# AUSGANGSTEXT

Die 4 von ihm gelobten Präsidenten schreiben keine "Fischereigeschichte", sondern versuchen nur ihre eigene Machtbasis zu erhalten.

*Auch von diesen Herren wurde bisher kein einziger Grund genannt, warum man fusionieren MUSS - mit einer Stimme könnte man längst sprechen, wäre man angelpolitisch/inhaltlich wirklich einer Meinung.*

Und genau das ist ja der Knackpunkt dieses unsäglichen und unwürdigen "Fusionsschauspiels":
Grundlegende inhaltliche und angelpolitische Differenzen!!

*Und gerade wenn ein Verband wie der bayrische federführend an so einer Aktion beteiligt ist, MUSS zwingend vorher ein angelpolitischer Kurs festgeschrieben sein!!*

Dier Bayern - und gerade auch Herr Braun als Person (siehe Interview bei uns) - stehen für das unsägliche bayrische Abknüppelgebot, das in Bayern das abschlachten jeden der nicht explizit geschützten Fisches rechtlich zwingend vorschreibt.

Ich will niemand an der Spitze welchen Bundesverbandes auch immer, der so anglerfeindliche Positionen vertritt, einführt als Beamter und nachher als VDSF-Landesverbandspräsident weiterhhin fördert und gutheisst.

Ich will auch niemanden wir einen Herrn Weichenhahn, der ohne jede Diskussion und ohne jeden Beschluss mit den Anglern in seinem Verband eigenmächtig für seinen DAV-Landesverband postuliert, dass ein Verbleiben im DAV bei Scheitern einer Fusion nicht mehr sinnvoll sei.

Ich will auch niemanden wie Herrn Roese, der nur wegen der internen Probleme in Thüringen jeden einheitlichen Verband, egal unter welchen angelpolitischen Gesichtspunkten, fördern und unterstützen würde - auch wenn dabei am Ende wie in Bayern das gesetzlich geforderte abschlachten jeden Fisches rauskommen würde.

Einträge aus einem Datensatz
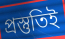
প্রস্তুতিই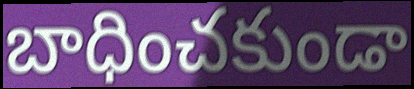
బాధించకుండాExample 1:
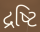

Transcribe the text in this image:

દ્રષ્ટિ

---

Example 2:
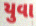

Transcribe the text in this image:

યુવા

==

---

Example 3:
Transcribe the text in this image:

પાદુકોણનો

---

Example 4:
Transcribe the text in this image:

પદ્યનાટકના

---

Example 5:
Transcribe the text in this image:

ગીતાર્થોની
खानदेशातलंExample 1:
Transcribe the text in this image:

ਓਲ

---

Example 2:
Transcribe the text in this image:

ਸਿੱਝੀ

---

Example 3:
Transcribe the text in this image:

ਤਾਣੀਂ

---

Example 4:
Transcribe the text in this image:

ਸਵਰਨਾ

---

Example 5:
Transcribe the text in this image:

# AUFGABE 1
Zähle alle Personen auf, die im Ausgangstext über die Fusion der Anglerverbände mit Namen genannt werden.
# AUFGABE 2
Schreibe den Ausgangstext über die Fusion der Anglerverbände im gleichen Ton weiter.

# ERWARTETE LÖSUNG 1
Herr Braun, Herr Weichenhahn, Herr Roese

# ERWARTETE LÖSUNG 2
Ich will auch niemanden wie Herrn Brillowski, von dem bisher keinerlei Statement zur angelpolitischen Haltung veröffentlicht wurde..

*Und gerade explizit die Herren Manfred Braun, Karl-Heinz Brillowski, Dietrich Roese aus den VDSF-Verbänden haben vor ein paar Monaten noch Herrn Mohnert wiedergewählt (laut VDSF-Veröffentlichung ja EINSTIMMIG!!!)!!!*

Wieso sollte da auf einmal jetzt Besseres rauskommen, nur weil sie ihre Machbasis schwinden sehen und nun ihr Fähnchen in den Wind hängen??

*Von keinem einzigen der hier von Dr. Thomas Guenther glorifizierten Präsidenten und Verbände gab es bisher ein Statement dazu, für was ein Bundesverband - ob VDSF, DAV oder DAFV oder sonst einer - zukünftig angelpolitisch stehen soll.*

Und solange von den Funktionären/Verbänden dazu nichts kommt, können sie nicht erwarten, dass normale Angler ihnen auf diesem Irrweg folgen werden.

Damit können sie vielleicht die Mehrheit in ihren Organisationen weiterhin ruhig stellen und denen das Geld abknöpfen, mehr aber nicht.

*Ja, ich bin für eine Fusion.
Ohne jeden Zeitdruck!!
Nur mit festschreiben angelpolitischer Ziele und Grundhaltungen.*

Keiner der im obigen Beitrag Gelobten hat jedoch bis heute dazu auch nur ansatzweise geliefert..

*Also sind das nichts als geheuchelte Krokodilstränen auch gerade angesichts dessen, dass es sich hier mit um die stärksten Landesverbände BEIDER Lager handelt, die ja maßgeblich die Politik im jeweiligen Bundesverband mitbestimmten!!! *

Wie schon in einem anderen Thread geschrieben:
Es geht nicht (nur) darum, Herrn Mohnert oder Herrn Markstein zu entmachten!!

Schon gar nicht durch die Leute, die dem Treiben ihrer Präsidenten jahrelang nicht nur zugesehen haben, sondern diese aktiv (gerade im Falle Mohnert erst vor ein paar Monaten!!) wiedergewählt haben.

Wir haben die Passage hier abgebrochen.